Django 1.7 includes an updated startup sequence to address these issues, makes startup sequence predictable and consistent between development and production, and allows users to explicitly register code to run during startup (via AppConfig.ready()

). A side effect of this is that the settings are configured when your process starts (in particular when called django.setup()

in get_wsgi_application()

), without waiting for the first request.

If you are only running one Django site on that server, I would just move your configuration into normal environment variables, not SetEnv

your Apache configuration, and avoid the whole problem.

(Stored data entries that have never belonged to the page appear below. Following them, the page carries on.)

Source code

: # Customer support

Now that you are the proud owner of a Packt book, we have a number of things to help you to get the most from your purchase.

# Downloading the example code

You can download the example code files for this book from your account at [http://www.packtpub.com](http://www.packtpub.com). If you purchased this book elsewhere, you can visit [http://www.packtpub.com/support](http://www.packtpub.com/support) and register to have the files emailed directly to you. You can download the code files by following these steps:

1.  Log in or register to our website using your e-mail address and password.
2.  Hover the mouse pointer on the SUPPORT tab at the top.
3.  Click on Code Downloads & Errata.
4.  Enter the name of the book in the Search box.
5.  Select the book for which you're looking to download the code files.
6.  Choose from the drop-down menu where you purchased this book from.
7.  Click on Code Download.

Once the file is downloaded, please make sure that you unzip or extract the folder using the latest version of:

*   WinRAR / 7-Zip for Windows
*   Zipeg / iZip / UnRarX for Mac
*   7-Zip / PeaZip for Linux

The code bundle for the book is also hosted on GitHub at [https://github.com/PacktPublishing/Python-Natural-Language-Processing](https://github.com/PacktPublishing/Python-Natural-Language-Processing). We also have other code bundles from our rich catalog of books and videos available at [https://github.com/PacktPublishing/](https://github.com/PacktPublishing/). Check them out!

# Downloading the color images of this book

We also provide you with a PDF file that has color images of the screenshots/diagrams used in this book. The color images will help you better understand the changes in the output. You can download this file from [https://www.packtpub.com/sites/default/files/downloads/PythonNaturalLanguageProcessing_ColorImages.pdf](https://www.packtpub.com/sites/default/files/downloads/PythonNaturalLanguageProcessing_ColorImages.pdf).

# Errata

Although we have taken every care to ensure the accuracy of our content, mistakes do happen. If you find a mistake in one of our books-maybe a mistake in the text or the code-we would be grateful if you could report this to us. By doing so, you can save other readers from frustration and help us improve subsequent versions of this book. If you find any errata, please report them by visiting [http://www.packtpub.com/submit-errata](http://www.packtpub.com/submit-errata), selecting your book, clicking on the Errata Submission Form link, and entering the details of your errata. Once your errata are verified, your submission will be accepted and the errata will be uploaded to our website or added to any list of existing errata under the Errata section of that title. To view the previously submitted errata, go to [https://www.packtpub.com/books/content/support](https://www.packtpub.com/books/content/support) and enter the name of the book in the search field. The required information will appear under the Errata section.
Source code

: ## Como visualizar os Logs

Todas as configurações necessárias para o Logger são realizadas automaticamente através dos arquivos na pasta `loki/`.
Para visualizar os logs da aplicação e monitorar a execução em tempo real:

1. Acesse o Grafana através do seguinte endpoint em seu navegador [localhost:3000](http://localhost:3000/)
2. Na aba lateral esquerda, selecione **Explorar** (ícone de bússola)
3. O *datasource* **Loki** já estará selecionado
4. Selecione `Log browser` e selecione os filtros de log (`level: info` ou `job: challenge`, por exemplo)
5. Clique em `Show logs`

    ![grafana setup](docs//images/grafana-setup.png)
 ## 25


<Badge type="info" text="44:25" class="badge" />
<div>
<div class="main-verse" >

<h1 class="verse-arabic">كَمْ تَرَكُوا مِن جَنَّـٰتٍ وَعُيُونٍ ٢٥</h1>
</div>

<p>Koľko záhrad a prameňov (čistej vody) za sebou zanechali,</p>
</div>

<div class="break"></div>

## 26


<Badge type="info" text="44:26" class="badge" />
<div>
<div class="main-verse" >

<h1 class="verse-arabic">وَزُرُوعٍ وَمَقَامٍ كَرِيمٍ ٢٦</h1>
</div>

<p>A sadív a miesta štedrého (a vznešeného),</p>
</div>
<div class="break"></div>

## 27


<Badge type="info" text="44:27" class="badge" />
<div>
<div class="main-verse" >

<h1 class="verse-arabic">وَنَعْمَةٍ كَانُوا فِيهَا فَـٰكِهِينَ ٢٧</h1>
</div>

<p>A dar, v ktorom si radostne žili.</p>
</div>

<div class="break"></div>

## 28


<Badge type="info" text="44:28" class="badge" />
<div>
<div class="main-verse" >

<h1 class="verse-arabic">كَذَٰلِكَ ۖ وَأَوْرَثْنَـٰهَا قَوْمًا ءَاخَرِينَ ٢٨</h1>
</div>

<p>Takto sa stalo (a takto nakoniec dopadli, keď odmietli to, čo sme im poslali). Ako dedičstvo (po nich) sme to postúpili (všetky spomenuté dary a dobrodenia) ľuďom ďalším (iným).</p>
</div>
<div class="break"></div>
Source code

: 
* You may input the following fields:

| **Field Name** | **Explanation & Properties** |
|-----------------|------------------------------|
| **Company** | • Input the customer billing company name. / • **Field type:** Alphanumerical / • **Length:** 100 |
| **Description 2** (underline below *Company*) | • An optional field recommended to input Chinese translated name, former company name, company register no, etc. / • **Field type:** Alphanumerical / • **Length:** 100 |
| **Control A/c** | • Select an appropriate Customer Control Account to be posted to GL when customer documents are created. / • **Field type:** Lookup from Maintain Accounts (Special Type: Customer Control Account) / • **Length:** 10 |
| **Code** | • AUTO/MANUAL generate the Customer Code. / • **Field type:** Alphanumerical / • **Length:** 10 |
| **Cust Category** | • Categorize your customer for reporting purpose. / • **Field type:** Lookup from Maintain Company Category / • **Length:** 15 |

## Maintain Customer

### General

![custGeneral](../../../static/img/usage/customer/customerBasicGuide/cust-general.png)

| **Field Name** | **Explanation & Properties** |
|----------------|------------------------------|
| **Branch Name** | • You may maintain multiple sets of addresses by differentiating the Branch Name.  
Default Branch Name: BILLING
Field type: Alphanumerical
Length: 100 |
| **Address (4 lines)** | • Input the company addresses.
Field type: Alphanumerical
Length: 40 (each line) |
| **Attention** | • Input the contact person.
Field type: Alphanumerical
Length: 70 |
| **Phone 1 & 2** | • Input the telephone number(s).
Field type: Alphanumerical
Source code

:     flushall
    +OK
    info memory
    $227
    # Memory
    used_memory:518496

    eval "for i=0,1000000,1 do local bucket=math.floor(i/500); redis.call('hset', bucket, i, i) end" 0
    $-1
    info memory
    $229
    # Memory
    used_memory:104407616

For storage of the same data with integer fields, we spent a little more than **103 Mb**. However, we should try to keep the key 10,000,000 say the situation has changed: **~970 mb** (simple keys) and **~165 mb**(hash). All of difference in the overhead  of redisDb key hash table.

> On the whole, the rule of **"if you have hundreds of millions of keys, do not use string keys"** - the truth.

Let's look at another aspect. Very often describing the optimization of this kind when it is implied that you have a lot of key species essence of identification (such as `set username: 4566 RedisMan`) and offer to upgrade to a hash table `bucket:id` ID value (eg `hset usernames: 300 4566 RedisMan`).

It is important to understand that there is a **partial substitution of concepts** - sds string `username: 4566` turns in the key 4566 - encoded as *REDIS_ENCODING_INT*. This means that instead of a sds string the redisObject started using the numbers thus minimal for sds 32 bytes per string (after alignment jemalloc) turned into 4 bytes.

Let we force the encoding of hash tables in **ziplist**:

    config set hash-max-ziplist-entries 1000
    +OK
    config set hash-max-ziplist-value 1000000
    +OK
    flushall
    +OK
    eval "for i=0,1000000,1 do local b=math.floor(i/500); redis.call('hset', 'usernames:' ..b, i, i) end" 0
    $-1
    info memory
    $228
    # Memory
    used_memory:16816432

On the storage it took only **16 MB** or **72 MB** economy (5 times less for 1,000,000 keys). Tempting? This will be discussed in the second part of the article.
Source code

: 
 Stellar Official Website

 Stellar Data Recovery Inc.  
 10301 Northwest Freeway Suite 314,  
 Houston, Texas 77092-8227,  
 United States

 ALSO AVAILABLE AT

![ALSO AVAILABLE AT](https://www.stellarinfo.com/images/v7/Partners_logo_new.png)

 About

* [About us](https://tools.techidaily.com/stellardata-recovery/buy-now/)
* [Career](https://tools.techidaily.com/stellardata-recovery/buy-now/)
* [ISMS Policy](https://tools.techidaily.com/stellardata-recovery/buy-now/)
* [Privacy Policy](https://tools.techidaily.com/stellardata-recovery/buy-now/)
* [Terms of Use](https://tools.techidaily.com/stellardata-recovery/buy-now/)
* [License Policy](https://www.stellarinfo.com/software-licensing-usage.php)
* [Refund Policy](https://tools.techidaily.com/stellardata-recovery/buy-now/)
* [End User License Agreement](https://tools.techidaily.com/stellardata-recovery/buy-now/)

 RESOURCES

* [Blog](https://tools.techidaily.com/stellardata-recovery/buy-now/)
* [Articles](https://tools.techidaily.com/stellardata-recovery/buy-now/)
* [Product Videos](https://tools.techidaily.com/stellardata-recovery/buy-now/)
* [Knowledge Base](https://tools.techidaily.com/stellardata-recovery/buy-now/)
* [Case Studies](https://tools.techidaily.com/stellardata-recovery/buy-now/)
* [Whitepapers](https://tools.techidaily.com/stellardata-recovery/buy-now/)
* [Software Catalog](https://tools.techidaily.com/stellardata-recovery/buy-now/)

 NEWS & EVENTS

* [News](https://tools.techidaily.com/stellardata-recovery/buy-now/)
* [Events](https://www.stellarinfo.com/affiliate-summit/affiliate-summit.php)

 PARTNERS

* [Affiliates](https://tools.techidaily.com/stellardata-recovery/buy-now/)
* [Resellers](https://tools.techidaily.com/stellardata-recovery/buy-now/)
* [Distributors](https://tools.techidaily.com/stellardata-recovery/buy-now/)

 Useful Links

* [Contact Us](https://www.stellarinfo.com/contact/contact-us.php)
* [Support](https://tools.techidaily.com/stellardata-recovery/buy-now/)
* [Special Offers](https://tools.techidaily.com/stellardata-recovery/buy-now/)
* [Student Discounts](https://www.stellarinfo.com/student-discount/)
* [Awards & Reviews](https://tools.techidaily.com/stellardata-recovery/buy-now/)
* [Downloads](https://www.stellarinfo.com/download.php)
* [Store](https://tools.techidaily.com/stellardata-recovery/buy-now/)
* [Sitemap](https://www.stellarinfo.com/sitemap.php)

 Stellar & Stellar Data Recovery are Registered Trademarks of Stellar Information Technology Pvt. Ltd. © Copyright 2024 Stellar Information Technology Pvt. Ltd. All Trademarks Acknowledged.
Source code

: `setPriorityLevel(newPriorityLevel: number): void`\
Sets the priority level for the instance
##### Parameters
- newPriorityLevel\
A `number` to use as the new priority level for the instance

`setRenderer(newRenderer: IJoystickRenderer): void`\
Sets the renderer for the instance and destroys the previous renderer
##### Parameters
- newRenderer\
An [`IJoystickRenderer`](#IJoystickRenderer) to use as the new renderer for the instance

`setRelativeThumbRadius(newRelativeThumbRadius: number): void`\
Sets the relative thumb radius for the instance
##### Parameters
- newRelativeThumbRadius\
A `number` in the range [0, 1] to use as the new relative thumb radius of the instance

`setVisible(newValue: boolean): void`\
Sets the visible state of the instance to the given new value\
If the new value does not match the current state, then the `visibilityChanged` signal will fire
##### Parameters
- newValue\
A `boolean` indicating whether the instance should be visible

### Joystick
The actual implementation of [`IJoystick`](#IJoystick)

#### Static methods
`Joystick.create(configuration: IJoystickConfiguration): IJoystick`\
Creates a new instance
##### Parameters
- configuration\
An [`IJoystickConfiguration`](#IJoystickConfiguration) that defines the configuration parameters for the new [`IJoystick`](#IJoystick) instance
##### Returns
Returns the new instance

If you run multiple Django sites that require separate configuration through the same Apache server, this will not work. In this case, perhaps someone more familiar with Apache mod_wsgi

can give you tips on how to safely pass environment variables from your Apache configuration to your Django process; I personally found the process model (actually process models, since there is more than one there depends on how you set it up) is mod_wsgi

confusing and error prone when trying to run multiple independently configured sites through the same server. I find it easier to use a dedicated WSGI server like gunicorn or uwsgi and have an Apache (or nginx) proxy. Then it just starts several gunicorn / uwsgi processes with separate OS environments.